Source data:
________
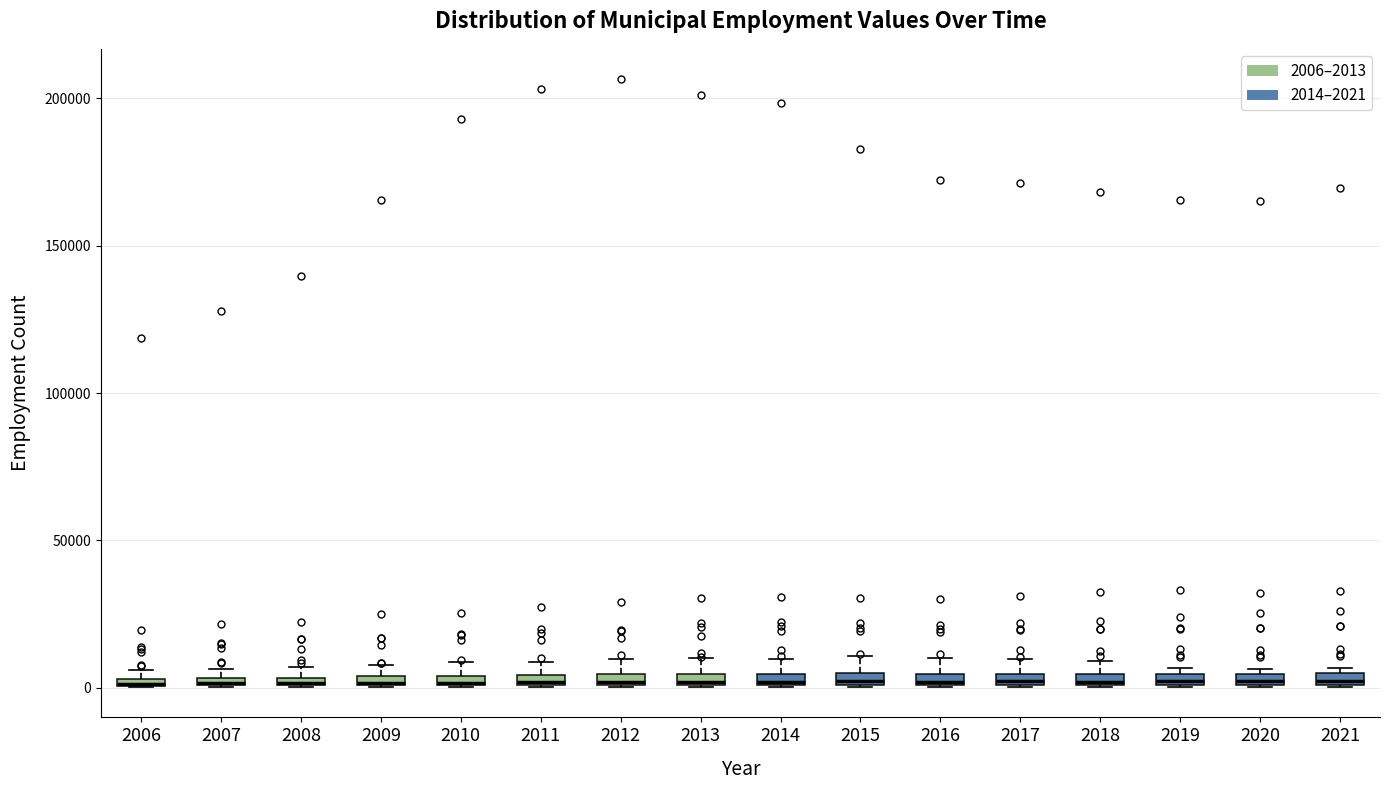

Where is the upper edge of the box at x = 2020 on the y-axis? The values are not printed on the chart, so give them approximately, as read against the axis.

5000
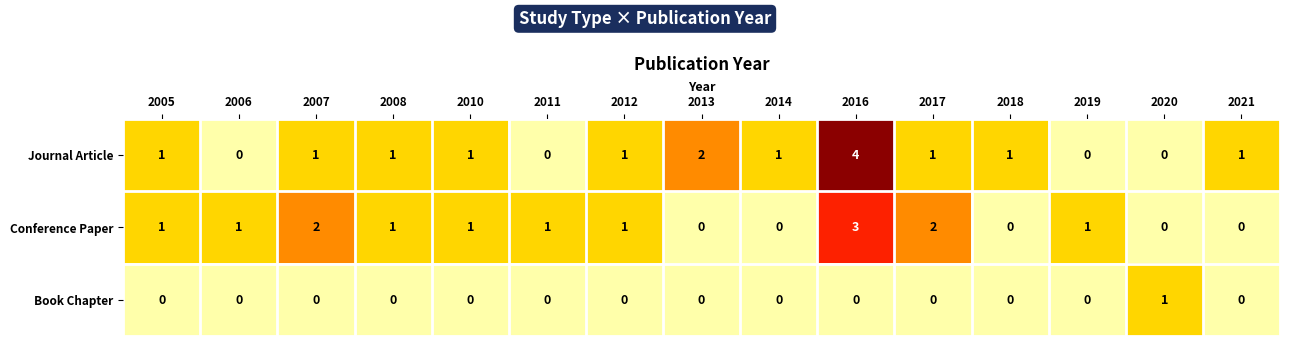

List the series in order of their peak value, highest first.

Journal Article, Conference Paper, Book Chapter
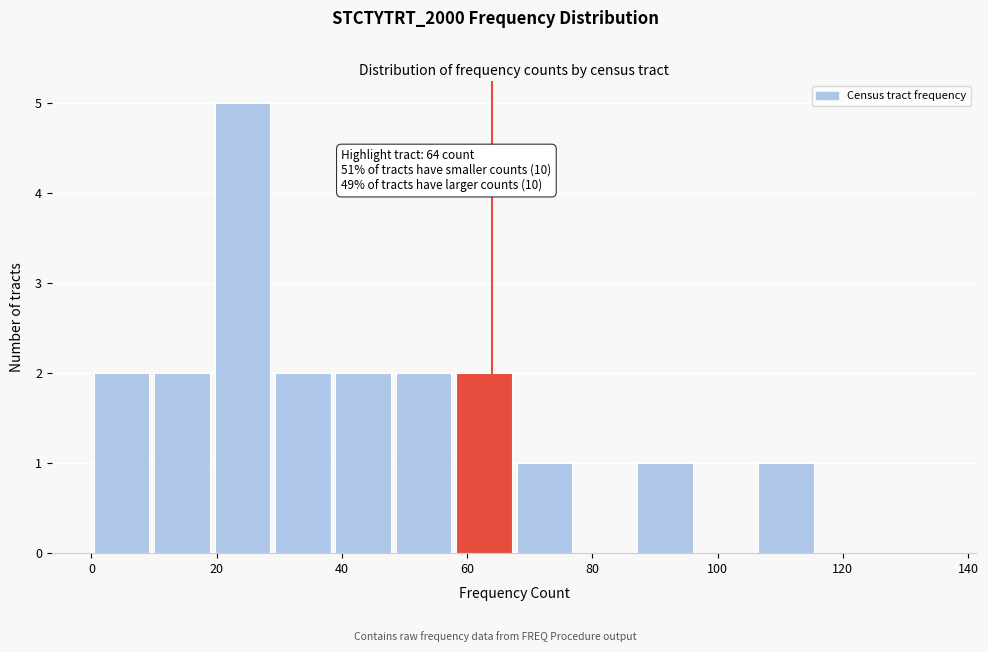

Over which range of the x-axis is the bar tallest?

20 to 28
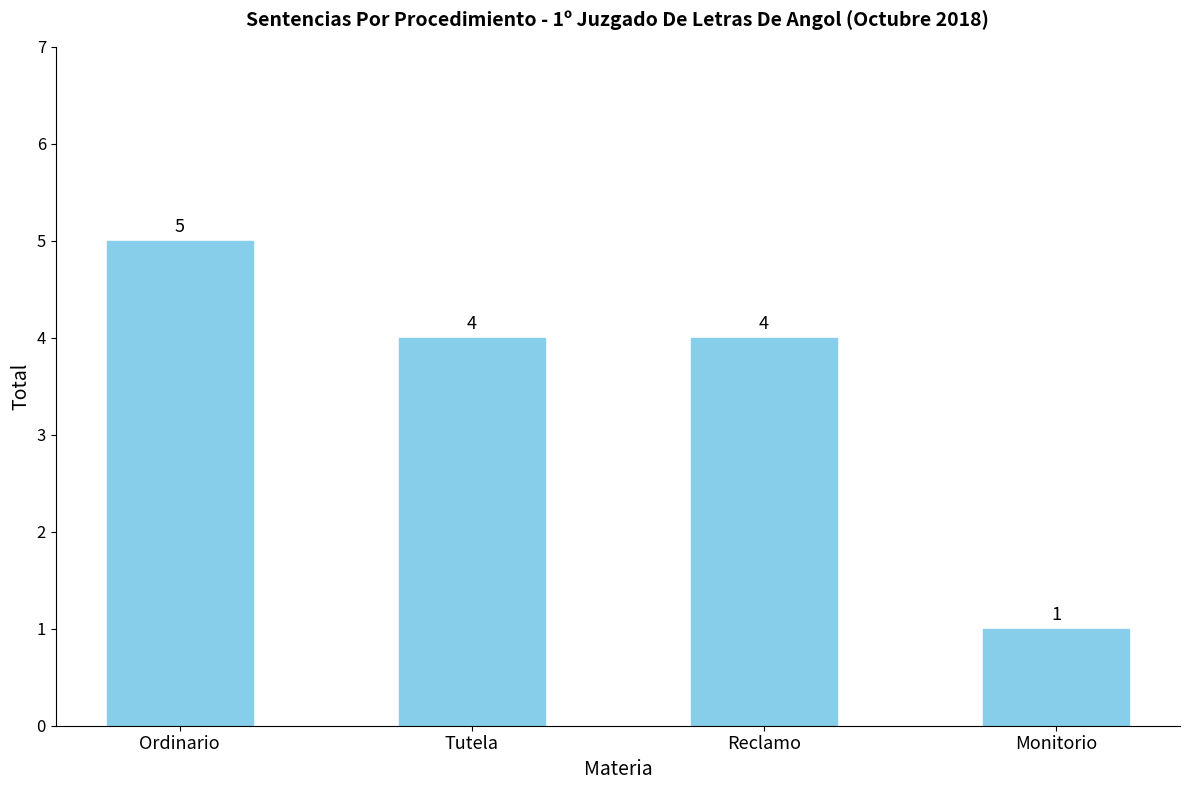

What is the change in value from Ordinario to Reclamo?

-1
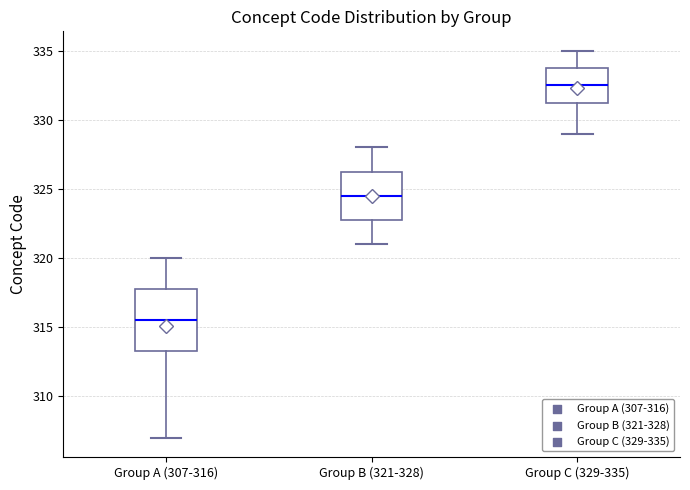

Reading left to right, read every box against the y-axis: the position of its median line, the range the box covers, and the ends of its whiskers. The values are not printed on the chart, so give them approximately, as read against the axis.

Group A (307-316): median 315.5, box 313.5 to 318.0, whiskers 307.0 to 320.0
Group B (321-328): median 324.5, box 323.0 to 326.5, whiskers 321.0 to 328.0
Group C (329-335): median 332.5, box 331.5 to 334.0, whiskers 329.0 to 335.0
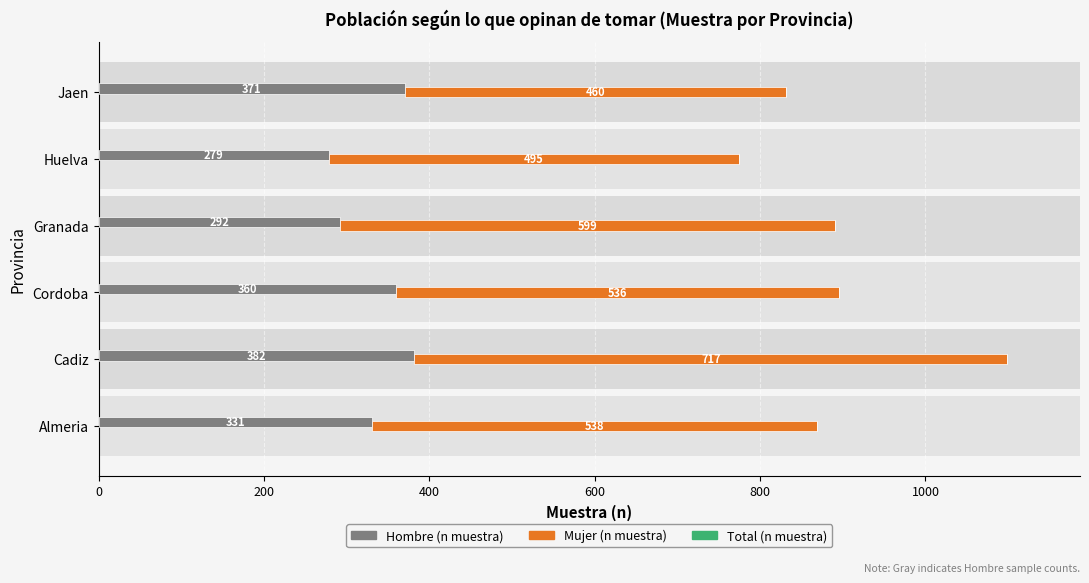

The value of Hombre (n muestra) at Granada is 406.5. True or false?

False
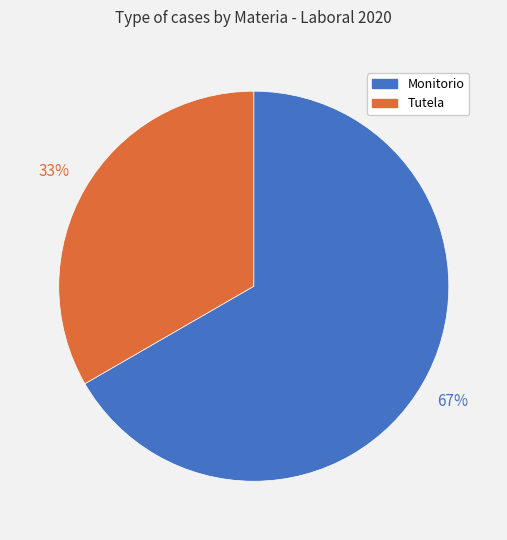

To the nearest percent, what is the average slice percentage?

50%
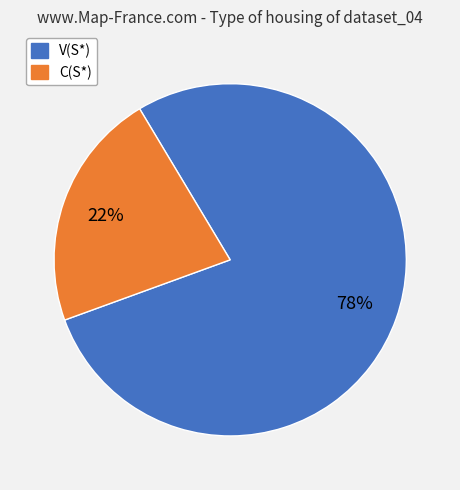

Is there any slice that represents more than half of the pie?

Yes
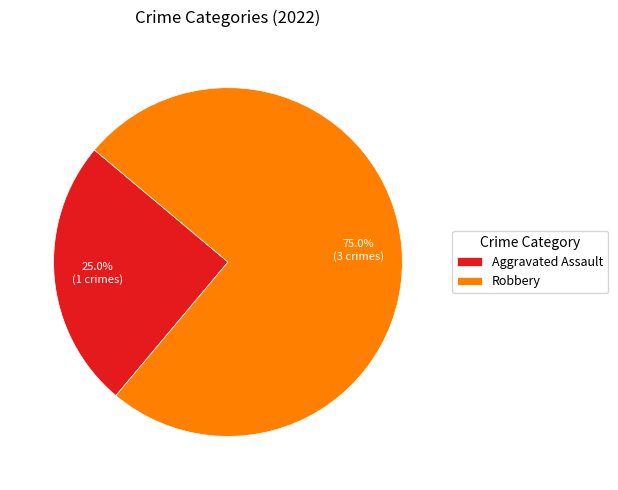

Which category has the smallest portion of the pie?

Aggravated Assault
________
Task description: Rewrite all the records above, changing "y-axis" to "vertical axis" and leaving everything else the same. Omit the pictures.

Task solution:
Where is the upper edge of the box at x = 2020 on the vertical axis? The values are not printed on the chart, so give them approximately, as read against the axis.

5000

List the series in order of their peak value, highest first.

Journal Article, Conference Paper, Book Chapter

Over which range of the x-axis is the bar tallest?

20 to 28

What is the change in value from Ordinario to Reclamo?

-1

Reading left to right, read every box against the vertical axis: the position of its median line, the range the box covers, and the ends of its whiskers. The values are not printed on the chart, so give them approximately, as read against the axis.

Group A (307-316): median 315.5, box 313.5 to 318.0, whiskers 307.0 to 320.0
Group B (321-328): median 324.5, box 323.0 to 326.5, whiskers 321.0 to 328.0
Group C (329-335): median 332.5, box 331.5 to 334.0, whiskers 329.0 to 335.0

The value of Hombre (n muestra) at Granada is 406.5. True or false?

False

To the nearest percent, what is the average slice percentage?

50%

Is there any slice that represents more than half of the pie?

Yes

Which category has the smallest portion of the pie?

Aggravated Assault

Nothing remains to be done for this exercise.